The door from the bedroom opens and Brandon Latymer takes a step into the lounge. He hasn’t bothered to put a shirt on and is wearing just a pair of Sean Pauls, low as can be and showing almost all of the V of his loins. When she sees him, Millie chortles and reaches out. He takes her.

‘Cosy,’ says Staffe.

‘You leave her alone.’ Brandon has knife-wound scars above his heart and two on the opposite ribs. He has fresh stitches in a wound to his hip and two perfectly round hollows in his left shoulder, which are clearly old bullet wounds. He looks at Staffe as if he can’t be damaged by him or his law. Staffe knows that Brandon has never done time. This is a man who knows his law.

Millie, in his arms, snarls at Staffe, as if she knows wrong from right.

Staffe says, ‘Jadus lost his nerve and shot a policeman – he’d become a liability and you don’t need someone like that. You certainly don’t need to be cutting him in every month. How much was he costing you? Three, four grand a month?’

Brandon sneers at Staffe. ‘You know shit.’

Staffe looks at Jasmine, but talks to Brandon. ‘And here you are, Millie’s father still warm in his grave. If he is the father.’

‘Watch your mouth,’ says Jasmine.

‘A man’s entitled to follow his heart. Jasmine and me were always fond. We was together when we was neck high, anyone can tell you that.’ He goes to Jasmine, hangs an arm over her shoulder. ‘I had the decency to wait till her man passed before I came here.’

Staffe’s phone vibrates and he sees it is Pennington, texting. ‘You and Chancellor in my office, 9 a.m. Meeting with Commissioner. CSPD.’

CSPD. Clean, sober, properly dressed.

As he reads it, Brandon reaches into his pocket and Staffe flinches.

Brandon smiles, wiggles his phone. He dials a number and says, ‘Police. Yes. We have an intruder.’

‘I’m going,’ says Staffe.

‘Shame,’ says Brandon.

‘Shame on you for coming in the first place,’ says Jasmine.

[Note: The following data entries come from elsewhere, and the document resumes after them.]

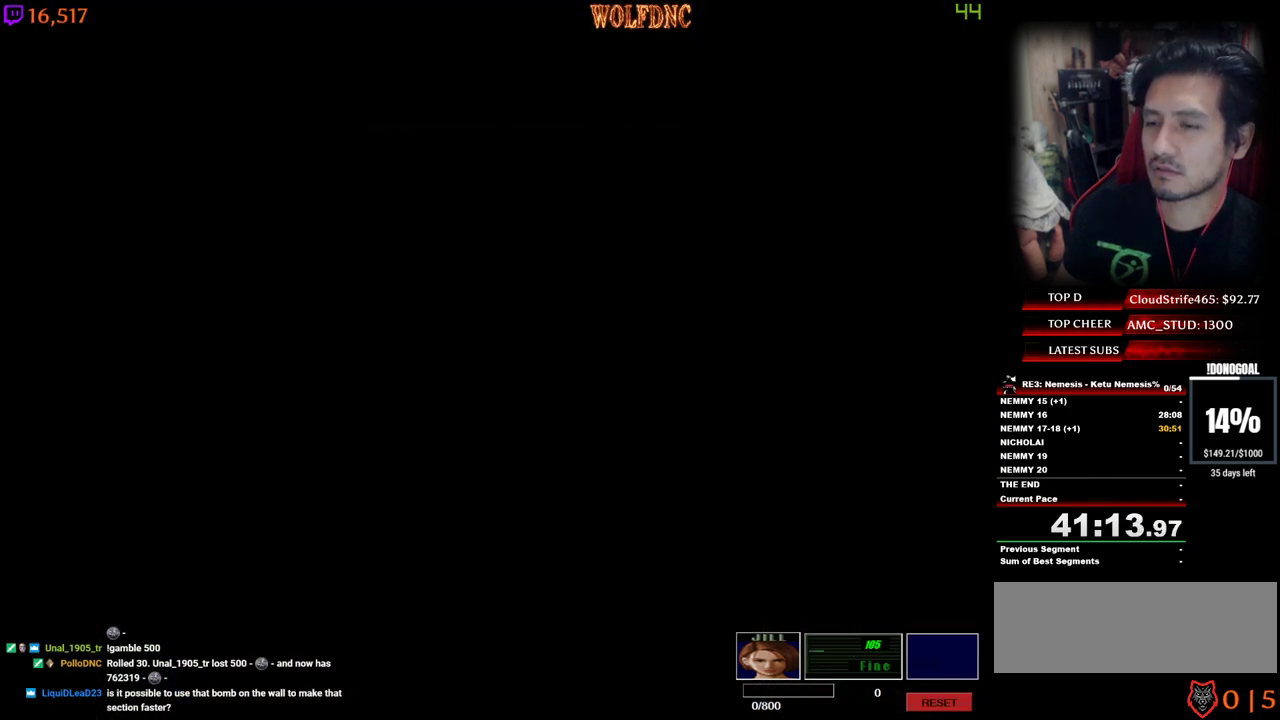
{"keys": ["a", "num4", "w"], "events": [[117, "a", "down"], [250, "a", "up"], [400, "a", "down"]]}
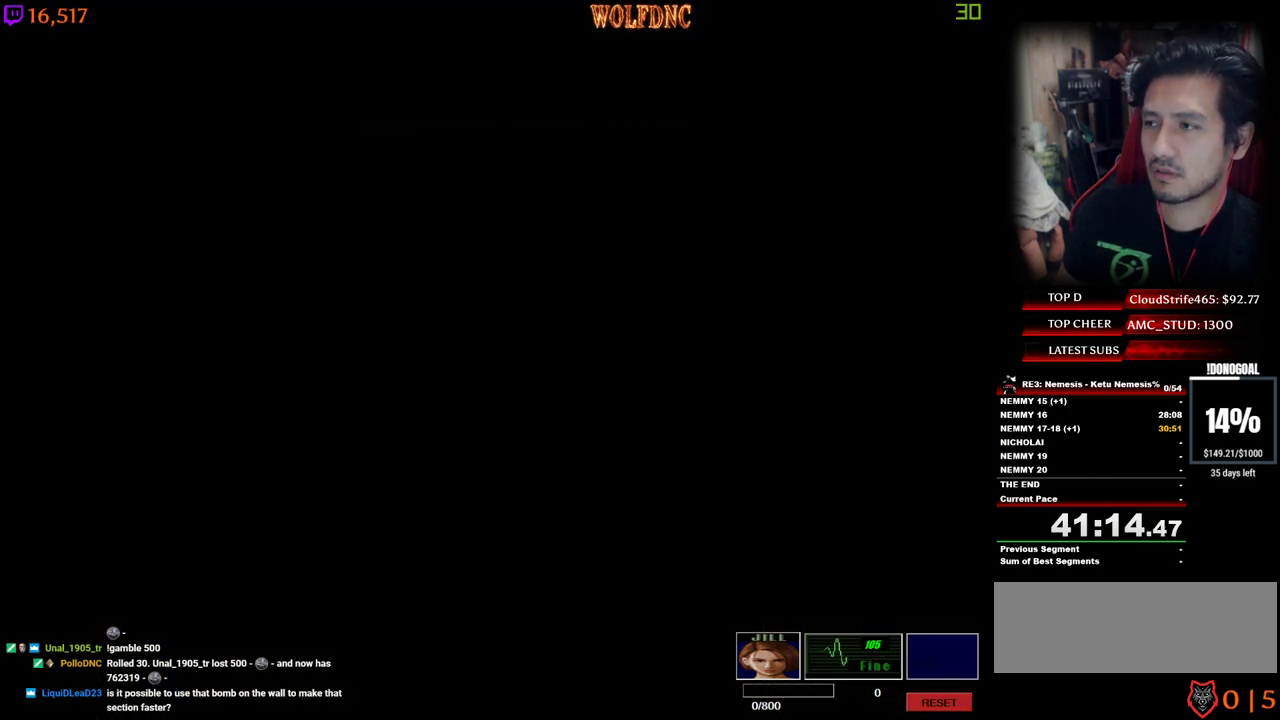
{"keys": ["num4", "w"], "events": [[417, "a", "up"]]}
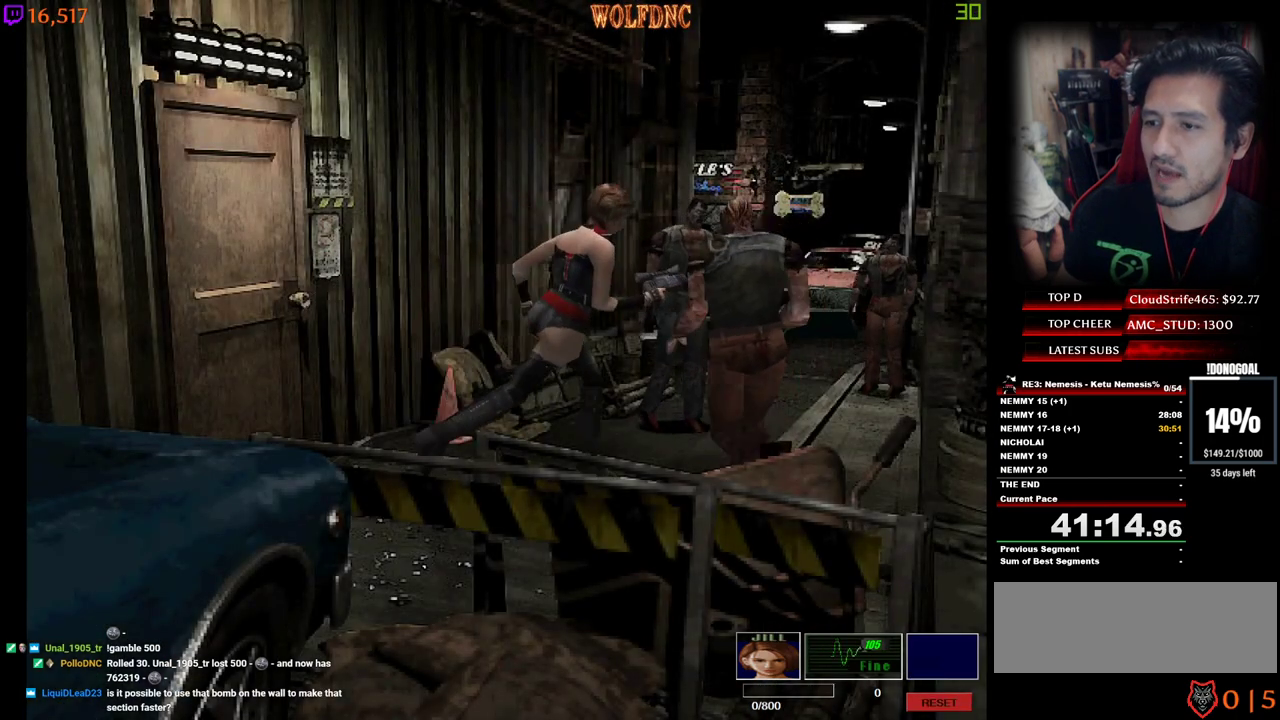
{"keys": ["a", "num4", "w"], "events": [[334, "a", "down"]]}
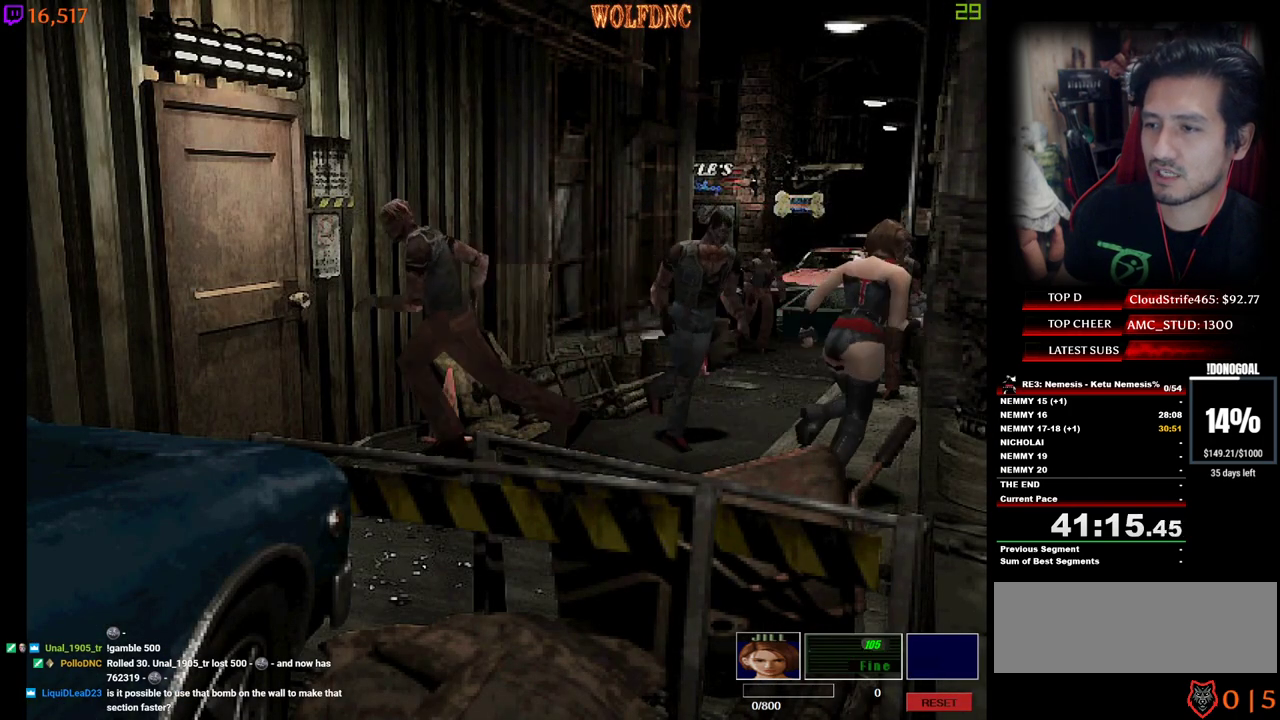
{"keys": ["a", "num4", "w"], "events": [[200, "a", "up"], [434, "a", "down"]]}
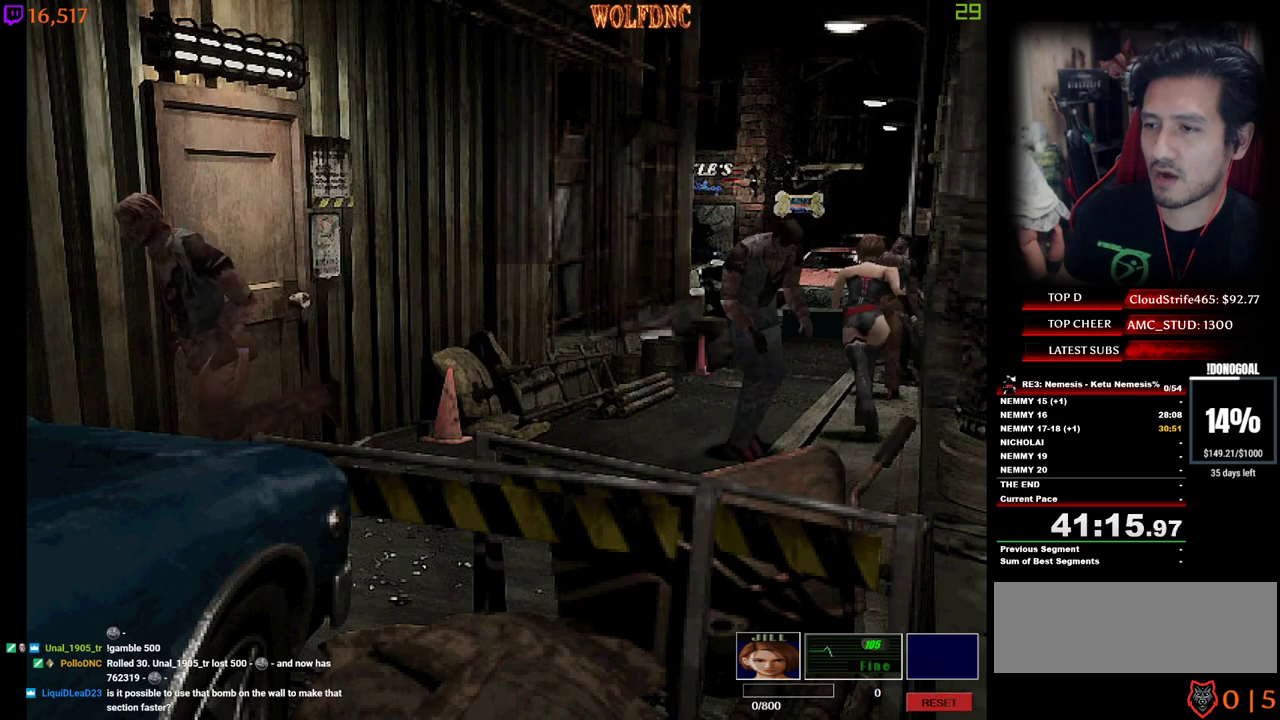
{"keys": ["num4", "w"], "events": [[134, "a", "up"]]}
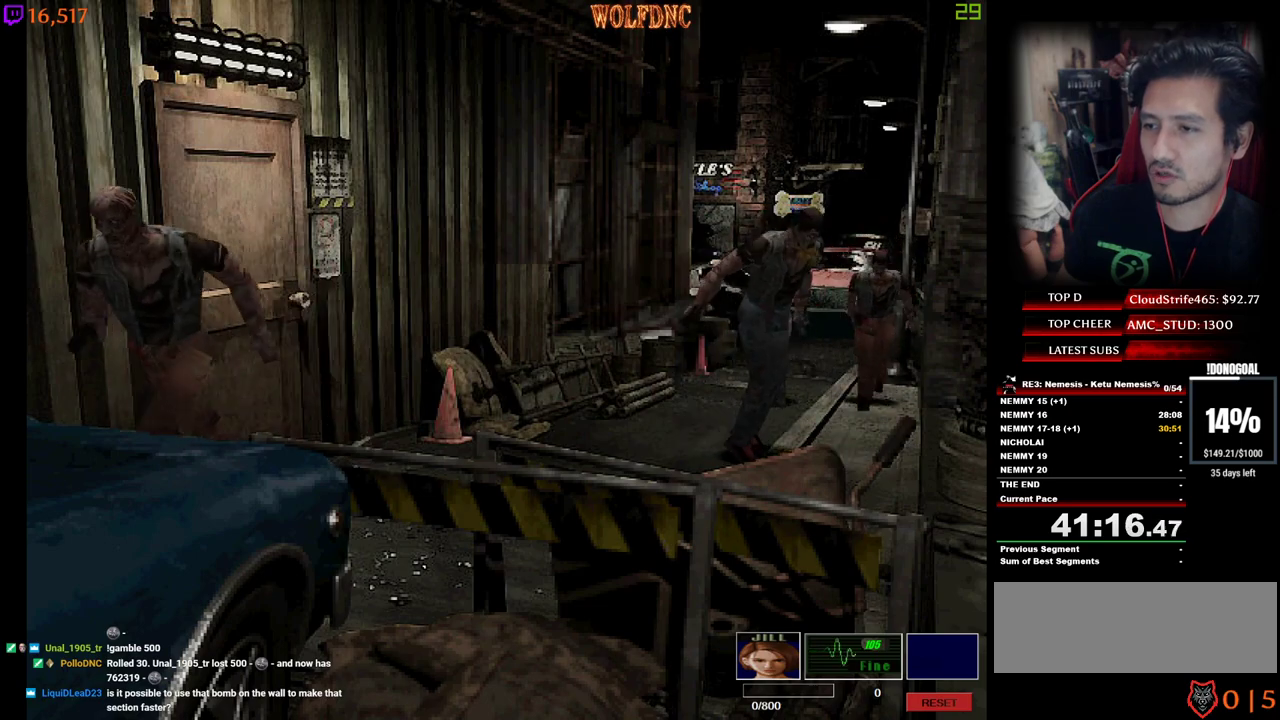
{"keys": ["d", "num4", "w"], "events": [[50, "d", "down"]]}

On the way back into the City, Staffe picks up a copy of
The News.
Under a street lamp, he scrutinises the article which Nick Absolom has run on Carmelo Trapani. Absolom seems to be questioning where the case lies in the priorities of City police.

WILL IT BE A GOOD DAY FOR BAD CRIME?

 

This case of the missing Carmelo Trapani occupies City Police at a time when their resources are stretched beyond breaking. They already have a sergeant from Leadengate CID absent from the team, but that shouldn’t be for too long. DS Pulford’s case comes up for trial the day after tomorrow. Let’s hope City can keep their eye on the ball. Or do they already know something that might keep their man off the front page?’

‘Bastard,’ says Staffe, looking across the Old Street roundabout to that different world of drunken lunches and galloping deadlines, where they make up the news.

His phone beeps and he checks another text message, this time from Josie. It says: ‘Come leadengate now attilio trapani suicide. Failed.’